Die Ausblendung von Moral und Gefühl aus dem Arbeitsleben führte dazu, dass diesen Werten im privaten Bereich eine erhöhte Wichtigkeit zukamen und sich nach den freien Jahren von Empire und Directoir (1775 - 1815) eine sehr bodenständige, bürgerlich-konservative und moralisch engstirnige Gesellschaft entwickelte.

Das modische Bild der Zeit passte sich den neuen Gegebenheiten an. Von nun an trug der Mann nüchterne, einheitliche Anzüge die auf das wesentliche beschränkt waren und die vom Geschäftsmann geforderte Korrektheit und Zurückhaltung vermittelten. Die Männermode sollte sich nur noch in Details verändern. In den Grundzügen ist sie uns bis heute erhalten geblieben.
Die Frauenmode jedoch, nahm durch die repräsentative Rolle der Frau schnell Abschied von dem natürlichen, schlichten Empirekleid.

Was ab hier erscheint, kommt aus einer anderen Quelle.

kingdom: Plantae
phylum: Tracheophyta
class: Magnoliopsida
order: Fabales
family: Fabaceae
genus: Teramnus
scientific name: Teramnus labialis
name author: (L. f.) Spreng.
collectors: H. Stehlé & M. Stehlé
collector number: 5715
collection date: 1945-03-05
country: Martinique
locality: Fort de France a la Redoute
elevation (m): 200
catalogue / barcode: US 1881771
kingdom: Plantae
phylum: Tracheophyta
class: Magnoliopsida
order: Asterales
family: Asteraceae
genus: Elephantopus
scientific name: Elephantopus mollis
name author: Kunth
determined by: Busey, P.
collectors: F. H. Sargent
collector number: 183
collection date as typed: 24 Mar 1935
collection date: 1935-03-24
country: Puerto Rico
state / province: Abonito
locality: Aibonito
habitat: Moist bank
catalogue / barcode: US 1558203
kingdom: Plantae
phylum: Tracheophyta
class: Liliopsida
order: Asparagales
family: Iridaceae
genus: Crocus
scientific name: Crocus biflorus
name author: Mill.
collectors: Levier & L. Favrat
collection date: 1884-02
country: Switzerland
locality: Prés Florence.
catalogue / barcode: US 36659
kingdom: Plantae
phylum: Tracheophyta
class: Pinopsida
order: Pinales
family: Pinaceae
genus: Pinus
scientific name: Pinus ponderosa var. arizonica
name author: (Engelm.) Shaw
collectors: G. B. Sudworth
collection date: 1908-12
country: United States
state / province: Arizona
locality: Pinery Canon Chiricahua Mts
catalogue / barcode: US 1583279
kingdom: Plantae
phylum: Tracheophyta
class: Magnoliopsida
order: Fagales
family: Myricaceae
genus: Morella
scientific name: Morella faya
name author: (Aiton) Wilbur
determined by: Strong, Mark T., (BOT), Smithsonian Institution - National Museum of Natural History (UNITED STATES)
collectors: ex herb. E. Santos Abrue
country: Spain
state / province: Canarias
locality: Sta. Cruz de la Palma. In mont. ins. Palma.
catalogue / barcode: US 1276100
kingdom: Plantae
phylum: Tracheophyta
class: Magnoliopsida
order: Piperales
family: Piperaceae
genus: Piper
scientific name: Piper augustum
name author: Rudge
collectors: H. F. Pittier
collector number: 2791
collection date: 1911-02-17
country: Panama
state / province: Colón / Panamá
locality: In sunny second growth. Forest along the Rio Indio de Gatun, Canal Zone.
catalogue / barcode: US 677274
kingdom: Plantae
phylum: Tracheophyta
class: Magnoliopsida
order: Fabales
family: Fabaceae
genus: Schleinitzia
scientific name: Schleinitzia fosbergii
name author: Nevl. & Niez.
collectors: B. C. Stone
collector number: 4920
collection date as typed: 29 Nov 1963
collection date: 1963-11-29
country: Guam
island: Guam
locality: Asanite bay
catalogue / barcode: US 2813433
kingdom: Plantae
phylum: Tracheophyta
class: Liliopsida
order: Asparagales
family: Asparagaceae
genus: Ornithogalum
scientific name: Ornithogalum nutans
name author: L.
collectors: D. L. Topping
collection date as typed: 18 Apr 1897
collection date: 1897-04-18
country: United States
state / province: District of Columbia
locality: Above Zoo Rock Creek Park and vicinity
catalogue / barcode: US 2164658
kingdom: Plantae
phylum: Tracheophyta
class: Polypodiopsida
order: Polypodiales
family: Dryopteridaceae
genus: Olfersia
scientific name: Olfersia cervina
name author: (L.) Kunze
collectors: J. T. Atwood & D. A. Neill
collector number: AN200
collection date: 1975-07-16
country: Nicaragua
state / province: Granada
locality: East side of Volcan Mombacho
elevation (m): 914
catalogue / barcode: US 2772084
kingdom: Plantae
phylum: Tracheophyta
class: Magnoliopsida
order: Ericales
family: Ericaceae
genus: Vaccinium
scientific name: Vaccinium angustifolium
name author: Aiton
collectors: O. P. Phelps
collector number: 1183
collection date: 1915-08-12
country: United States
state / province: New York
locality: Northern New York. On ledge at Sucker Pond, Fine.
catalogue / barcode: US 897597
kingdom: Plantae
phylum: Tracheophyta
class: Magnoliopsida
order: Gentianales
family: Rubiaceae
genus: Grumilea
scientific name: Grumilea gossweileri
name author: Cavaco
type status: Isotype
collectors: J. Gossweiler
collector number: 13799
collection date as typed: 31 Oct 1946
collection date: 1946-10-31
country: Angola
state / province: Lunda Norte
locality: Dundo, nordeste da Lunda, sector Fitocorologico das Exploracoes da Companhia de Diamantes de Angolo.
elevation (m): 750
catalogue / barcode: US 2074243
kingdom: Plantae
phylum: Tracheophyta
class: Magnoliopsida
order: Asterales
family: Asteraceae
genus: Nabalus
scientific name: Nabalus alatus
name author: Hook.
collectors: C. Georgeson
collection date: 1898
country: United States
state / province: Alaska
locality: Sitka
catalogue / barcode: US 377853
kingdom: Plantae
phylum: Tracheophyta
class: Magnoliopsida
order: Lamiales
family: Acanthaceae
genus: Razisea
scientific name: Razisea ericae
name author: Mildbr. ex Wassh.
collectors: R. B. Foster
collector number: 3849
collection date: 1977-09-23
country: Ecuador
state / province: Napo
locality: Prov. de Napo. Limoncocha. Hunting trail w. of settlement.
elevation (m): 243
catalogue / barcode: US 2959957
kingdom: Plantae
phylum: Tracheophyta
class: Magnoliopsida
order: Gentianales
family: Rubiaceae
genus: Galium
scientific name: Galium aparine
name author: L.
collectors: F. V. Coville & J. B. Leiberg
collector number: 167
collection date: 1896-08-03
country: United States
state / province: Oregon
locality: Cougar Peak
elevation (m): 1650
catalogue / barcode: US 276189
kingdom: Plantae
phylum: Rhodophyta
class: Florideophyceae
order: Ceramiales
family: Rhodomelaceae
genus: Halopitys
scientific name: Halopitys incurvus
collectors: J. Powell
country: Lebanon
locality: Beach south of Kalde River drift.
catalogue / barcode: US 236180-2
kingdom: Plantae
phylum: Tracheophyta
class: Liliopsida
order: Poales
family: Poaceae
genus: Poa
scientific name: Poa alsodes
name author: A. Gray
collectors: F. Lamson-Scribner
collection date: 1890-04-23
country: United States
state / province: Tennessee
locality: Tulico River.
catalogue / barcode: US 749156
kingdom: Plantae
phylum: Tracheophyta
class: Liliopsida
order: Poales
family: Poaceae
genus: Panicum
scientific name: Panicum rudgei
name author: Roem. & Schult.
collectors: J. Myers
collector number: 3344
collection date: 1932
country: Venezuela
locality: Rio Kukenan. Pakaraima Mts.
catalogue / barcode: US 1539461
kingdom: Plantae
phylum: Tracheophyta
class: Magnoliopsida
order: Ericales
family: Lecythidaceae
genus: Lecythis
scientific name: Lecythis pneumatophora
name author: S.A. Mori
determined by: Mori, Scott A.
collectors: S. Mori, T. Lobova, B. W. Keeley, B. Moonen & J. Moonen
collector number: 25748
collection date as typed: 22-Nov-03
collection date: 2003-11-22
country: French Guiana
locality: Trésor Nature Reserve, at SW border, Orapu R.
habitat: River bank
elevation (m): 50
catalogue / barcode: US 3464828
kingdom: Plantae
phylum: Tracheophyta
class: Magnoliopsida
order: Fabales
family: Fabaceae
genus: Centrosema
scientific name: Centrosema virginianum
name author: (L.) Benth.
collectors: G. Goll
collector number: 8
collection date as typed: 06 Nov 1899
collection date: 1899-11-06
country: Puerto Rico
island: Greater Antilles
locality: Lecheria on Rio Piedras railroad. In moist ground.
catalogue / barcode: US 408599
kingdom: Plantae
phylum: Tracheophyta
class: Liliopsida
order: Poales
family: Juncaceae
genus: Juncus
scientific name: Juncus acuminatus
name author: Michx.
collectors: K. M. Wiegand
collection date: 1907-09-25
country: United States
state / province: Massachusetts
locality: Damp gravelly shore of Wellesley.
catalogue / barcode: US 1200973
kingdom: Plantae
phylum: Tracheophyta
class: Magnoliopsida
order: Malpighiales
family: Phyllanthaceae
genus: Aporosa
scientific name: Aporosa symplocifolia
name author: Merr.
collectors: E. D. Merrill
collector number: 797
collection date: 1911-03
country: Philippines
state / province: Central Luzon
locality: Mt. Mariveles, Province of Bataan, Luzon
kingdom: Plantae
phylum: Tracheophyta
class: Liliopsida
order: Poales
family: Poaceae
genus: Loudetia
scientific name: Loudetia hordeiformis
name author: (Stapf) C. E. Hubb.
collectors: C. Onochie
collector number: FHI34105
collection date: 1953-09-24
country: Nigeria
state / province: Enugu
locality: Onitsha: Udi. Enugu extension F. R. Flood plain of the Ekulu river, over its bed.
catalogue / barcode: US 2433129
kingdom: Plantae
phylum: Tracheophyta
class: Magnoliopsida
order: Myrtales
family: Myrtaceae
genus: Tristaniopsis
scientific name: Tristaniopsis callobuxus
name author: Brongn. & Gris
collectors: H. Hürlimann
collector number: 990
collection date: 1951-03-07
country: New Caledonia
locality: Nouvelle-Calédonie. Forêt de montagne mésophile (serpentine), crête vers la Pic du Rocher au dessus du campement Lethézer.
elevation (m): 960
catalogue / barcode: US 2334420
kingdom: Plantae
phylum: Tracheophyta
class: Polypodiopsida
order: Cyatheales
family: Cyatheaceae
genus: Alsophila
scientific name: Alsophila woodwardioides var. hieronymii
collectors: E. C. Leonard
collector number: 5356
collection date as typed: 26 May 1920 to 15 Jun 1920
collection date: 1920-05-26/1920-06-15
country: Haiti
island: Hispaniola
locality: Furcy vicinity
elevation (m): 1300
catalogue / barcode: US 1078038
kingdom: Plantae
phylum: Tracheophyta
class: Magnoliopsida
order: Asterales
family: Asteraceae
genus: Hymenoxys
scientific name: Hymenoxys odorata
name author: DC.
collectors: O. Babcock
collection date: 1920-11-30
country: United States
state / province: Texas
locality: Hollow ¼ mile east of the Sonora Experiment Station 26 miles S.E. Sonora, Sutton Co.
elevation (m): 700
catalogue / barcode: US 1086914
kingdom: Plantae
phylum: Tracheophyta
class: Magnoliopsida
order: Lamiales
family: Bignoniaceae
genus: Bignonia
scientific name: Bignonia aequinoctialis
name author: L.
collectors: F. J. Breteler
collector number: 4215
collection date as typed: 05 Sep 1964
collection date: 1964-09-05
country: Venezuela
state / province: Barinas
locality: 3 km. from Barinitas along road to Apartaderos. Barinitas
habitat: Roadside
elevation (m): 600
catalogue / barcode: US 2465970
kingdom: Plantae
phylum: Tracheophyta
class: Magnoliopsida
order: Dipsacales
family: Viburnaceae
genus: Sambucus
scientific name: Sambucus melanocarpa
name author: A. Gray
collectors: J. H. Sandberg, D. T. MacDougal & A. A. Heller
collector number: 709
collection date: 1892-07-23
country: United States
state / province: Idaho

Die Frauen der Oberschicht gaben alle "schmutzigen" Arbeiten an Angestellte ab. Dementsprechend dekorativ und alltagsuntauglich wurde auch bald die Mode und griff mit Korsett und Reifrock die Grundformen des Rokoko wieder auf.
Entsprechend der neuen Biederkeit, kleidete man sich nun jedoch sittsam hochgeschlossen und durch vielerlei Schleifen, Stoffrollen und Rüschen verziert.

Etwa ab 1820 kehrte das versteifte Oberteil, nun endlich unter der Bezeichnung "corset" bzw. "Korsett" zurück. Es war Ausdruck der Moral des Mittelstandes, der die nachlässigen Sitten der vorangegangen Jahre anprangerte.
Da das Korsett im 19.Jahhundert so eng mit der unemanzipierten Rolle der Frau als Mutter und Repräsentantin des Haushalts und des Ehemanns in Verbindung steht, wird es aus heutiger Sicht häufig mit einem Folterinstrument gleichgesetzt, das die Ehefrau sittsam und gefügig machen sollte und sie jeglicher Freiheit beraubte.

Die betuchtere Dame ließ es sich als Maßanfertigung von der Corsetière anfertigen. Bereits 1820 begann man jedoch mit der industriellen Fertigung des Korsetts, wodurch es einer breiten Mittelschicht zugänglich wurde und sich modisch schnell durchsetzte. Für die Frauen der Unterschicht waren selbst diese Billig-Korsetts unerschwinglich und sollten es auch die folgenden Jahrzehnte bleiben. 1865 entsprachen die günstigsten im Preis noch immer dem Wochenlohn einer Fabrikarbeiterin. Sie fertigten ihre Korsetts selbst an um dem allgemeinen Bild zu entsprechen. Vor allem diese selbstgenähten und die normierten Industriekorsetts führten durch mangelnde Passform und Standardisierung zu körperlichen Schädigungen.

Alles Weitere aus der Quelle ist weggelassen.